Zimmer, who has practiced in Fort Lauderdale and Miami, had license number ME 44139 revoked in August 1986. The Florida Board of Medicine charged him with prescribing drugs to patients without properly documentation and, in some cases, without the proper examination.

Zimmer came to the board in July 1989 asking for his license back.

The board agreed to reinstate Zimmer in September 1991, issuing him license number MC 55819, effectively erasing a part of his medical past, were someone to look into it. A handwritten note on the order reinstating Zimmer says “this order is for license # ME0055819.”

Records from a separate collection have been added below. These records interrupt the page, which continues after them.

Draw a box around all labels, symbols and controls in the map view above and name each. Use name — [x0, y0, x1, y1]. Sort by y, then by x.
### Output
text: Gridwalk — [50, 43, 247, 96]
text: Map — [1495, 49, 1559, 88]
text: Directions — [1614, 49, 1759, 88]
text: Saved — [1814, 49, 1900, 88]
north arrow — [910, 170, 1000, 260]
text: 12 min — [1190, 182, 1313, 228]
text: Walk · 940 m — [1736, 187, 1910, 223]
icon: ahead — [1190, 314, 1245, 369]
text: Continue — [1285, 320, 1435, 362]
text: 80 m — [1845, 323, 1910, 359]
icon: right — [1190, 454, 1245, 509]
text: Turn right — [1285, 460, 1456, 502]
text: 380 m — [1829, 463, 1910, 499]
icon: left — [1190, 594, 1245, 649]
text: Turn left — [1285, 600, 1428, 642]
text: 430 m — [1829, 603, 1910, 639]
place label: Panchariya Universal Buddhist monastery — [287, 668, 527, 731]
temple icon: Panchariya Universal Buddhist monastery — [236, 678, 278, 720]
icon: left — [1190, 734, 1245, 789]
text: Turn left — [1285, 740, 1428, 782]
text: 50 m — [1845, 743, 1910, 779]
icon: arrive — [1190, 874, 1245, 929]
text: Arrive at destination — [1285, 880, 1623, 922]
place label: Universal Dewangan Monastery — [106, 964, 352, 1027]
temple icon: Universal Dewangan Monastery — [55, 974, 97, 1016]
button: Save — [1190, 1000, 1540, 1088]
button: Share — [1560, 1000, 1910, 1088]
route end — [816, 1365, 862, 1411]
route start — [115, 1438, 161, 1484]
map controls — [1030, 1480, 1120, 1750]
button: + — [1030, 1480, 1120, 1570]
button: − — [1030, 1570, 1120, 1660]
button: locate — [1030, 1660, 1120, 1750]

“That comes as a big surprise to me, as I’ve always been under the belief that once you have a license revoked and get reinstated, you should have the same license number so the board is aware of your past,” said Michael D’Lugo, an Orlando lawyer who represents accused doctors in front of the state’s medical board.

The Miami lawyer who handled Zimmer’s reinstatement, Richard Baron, said the same thing. “When a revoked doctor is reinstated, he should have the same license number so the public has a clear image of who he is,” Baron said.

A state Department of Health spokeswoman said in an email that a reinstated physician’s “new license number is linked to the old license number in the licensing system.”

That doesn’t seem to be true, at least in Zimmer’s case.

The linked license numbers don’t appear, however, in a public search. Search the department’s records for Zimmer’s license and no personal information comes up, such as education, specialty or proceedings and actions. It simply states his license is “null and void” and provides a link to the license removal documents.

Under his current license, Zimmer’s full background is provided as well as a link to the disciplinary action the state has taken against him since his license was reinstated.

In November 2010, Zimmer pled no contest to a Miami charge that he tried to engage in prostitution; he was sentenced to 60 days in jail. Meanwhile, the health department received numerous complaints that he was practicing while under the influence of drugs.
Zimmer failed to dispute a complaint filed against him, so the Board of Medicine suspended his license Feb. 17, 2012. More than a year had passed since his jail sentence and the complaints about Zimmer practicing while on drugs.

In an email, Zimmer declined to comment, writing that he “lost faith in the ability of reporters” to be fair. But he did compliment the state’s Medical Board that had suspended his license.

“If you attend a couple of Medical Board meetings, you will find a sincere and devoted group of professionals from various domains, who agonize over the parameters of each and every case, prior to reaching a broad range of deeply considered conclusions, consequences and judgments,” Zimmer wrote. “To paraphrase Sir Winston Churchill, this system may be terrible, but it’s the best we’ve developed, so far.”

Zimmer ended his email by noting that “it is not how many skeletons we have in our closets, it is how we make them dance for us that counts.”